[What the exercise asks] A word-for-word transcription of the data below is required.

Saved entries
========================================

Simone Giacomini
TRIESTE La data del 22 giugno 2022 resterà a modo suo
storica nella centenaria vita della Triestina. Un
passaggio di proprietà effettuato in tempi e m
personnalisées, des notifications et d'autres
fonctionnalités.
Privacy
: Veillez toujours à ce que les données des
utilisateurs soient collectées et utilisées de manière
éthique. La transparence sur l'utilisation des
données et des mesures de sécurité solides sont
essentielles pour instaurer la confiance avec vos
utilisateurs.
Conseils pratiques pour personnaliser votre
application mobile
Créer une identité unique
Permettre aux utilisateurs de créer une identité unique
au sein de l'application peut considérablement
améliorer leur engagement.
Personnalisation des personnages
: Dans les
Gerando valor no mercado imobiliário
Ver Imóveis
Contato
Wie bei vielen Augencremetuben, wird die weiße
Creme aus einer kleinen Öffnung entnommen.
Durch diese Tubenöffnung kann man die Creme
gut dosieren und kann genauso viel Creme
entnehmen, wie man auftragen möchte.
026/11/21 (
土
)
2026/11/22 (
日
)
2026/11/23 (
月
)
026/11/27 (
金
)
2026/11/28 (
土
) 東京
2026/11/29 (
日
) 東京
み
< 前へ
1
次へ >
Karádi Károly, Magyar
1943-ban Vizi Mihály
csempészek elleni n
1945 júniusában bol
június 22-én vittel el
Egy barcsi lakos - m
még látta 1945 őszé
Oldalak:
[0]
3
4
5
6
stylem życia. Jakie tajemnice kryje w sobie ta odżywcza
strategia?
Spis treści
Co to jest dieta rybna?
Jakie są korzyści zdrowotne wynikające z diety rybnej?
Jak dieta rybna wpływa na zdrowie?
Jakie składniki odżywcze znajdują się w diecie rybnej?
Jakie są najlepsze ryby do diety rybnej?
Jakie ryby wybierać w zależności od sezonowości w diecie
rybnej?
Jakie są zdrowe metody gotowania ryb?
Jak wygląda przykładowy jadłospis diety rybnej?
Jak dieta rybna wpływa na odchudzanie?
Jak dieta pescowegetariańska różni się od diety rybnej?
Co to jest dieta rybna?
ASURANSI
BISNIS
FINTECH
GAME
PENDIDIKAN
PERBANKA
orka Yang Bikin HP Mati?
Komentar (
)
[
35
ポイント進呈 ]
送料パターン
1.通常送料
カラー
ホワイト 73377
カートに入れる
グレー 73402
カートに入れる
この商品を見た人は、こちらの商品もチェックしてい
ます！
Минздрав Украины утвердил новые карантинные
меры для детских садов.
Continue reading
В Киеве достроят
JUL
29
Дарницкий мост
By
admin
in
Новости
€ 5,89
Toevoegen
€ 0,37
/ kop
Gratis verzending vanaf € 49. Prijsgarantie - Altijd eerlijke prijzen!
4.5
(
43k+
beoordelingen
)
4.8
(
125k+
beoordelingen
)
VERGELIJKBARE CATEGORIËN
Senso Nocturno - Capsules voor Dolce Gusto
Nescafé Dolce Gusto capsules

========================================

[Task solution]
Simone Giacomini
TRIESTE La data del 22 giugno 2022 resterà a modo suo
storica nella centenaria vita della Triestina. Un
passaggio di proprietà effettuato in tempi e m
personnalisées, des notifications et d'autres
fonctionnalités.
Privacy
: Veillez toujours à ce que les données des
utilisateurs soient collectées et utilisées de manière
éthique. La transparence sur l'utilisation des
données et des mesures de sécurité solides sont
essentielles pour instaurer la confiance avec vos
utilisateurs.
Conseils pratiques pour personnaliser votre
application mobile
Créer une identité unique
Permettre aux utilisateurs de créer une identité unique
au sein de l'application peut considérablement
améliorer leur engagement.
Personnalisation des personnages
: Dans les
Gerando valor no mercado imobiliário
Ver Imóveis
Contato
Wie bei vielen Augencremetuben, wird die weiße
Creme aus einer kleinen Öffnung entnommen.
Durch diese Tubenöffnung kann man die Creme
gut dosieren und kann genauso viel Creme
entnehmen, wie man auftragen möchte.
026/11/21 (
土
)
2026/11/22 (
日
)
2026/11/23 (
月
)
026/11/27 (
金
)
2026/11/28 (
土
) 東京
2026/11/29 (
日
) 東京
み
< 前へ
1
次へ >
Karádi Károly, Magyar
1943-ban Vizi Mihály
csempészek elleni n
1945 júniusában bol
június 22-én vittel el
Egy barcsi lakos - m
még látta 1945 őszé
Oldalak:
[0]
3
4
5
6
stylem życia. Jakie tajemnice kryje w sobie ta odżywcza
strategia?
Spis treści
Co to jest dieta rybna?
Jakie są korzyści zdrowotne wynikające z diety rybnej?
Jak dieta rybna wpływa na zdrowie?
Jakie składniki odżywcze znajdują się w diecie rybnej?
Jakie są najlepsze ryby do diety rybnej?
Jakie ryby wybierać w zależności od sezonowości w diecie
rybnej?
Jakie są zdrowe metody gotowania ryb?
Jak wygląda przykładowy jadłospis diety rybnej?
Jak dieta rybna wpływa na odchudzanie?
Jak dieta pescowegetariańska różni się od diety rybnej?
Co to jest dieta rybna?
ASURANSI
BISNIS
FINTECH
GAME
PENDIDIKAN
PERBANKA
orka Yang Bikin HP Mati?
Komentar (
)
[
35
ポイント進呈 ]
送料パターン
1.通常送料
カラー
ホワイト 73377
カートに入れる
グレー 73402
カートに入れる
この商品を見た人は、こちらの商品もチェックしてい
ます！
Минздрав Украины утвердил новые карантинные
меры для детских садов.
Continue reading
В Киеве достроят
JUL
29
Дарницкий мост
By
admin
in
Новости
€ 5,89
Toevoegen
€ 0,37
/ kop
Gratis verzending vanaf € 49. Prijsgarantie - Altijd eerlijke prijzen!
4.5
(
43k+
beoordelingen
)
4.8
(
125k+
beoordelingen
)
VERGELIJKBARE CATEGORIËN
Senso Nocturno - Capsules voor Dolce Gusto
Nescafé Dolce Gusto capsules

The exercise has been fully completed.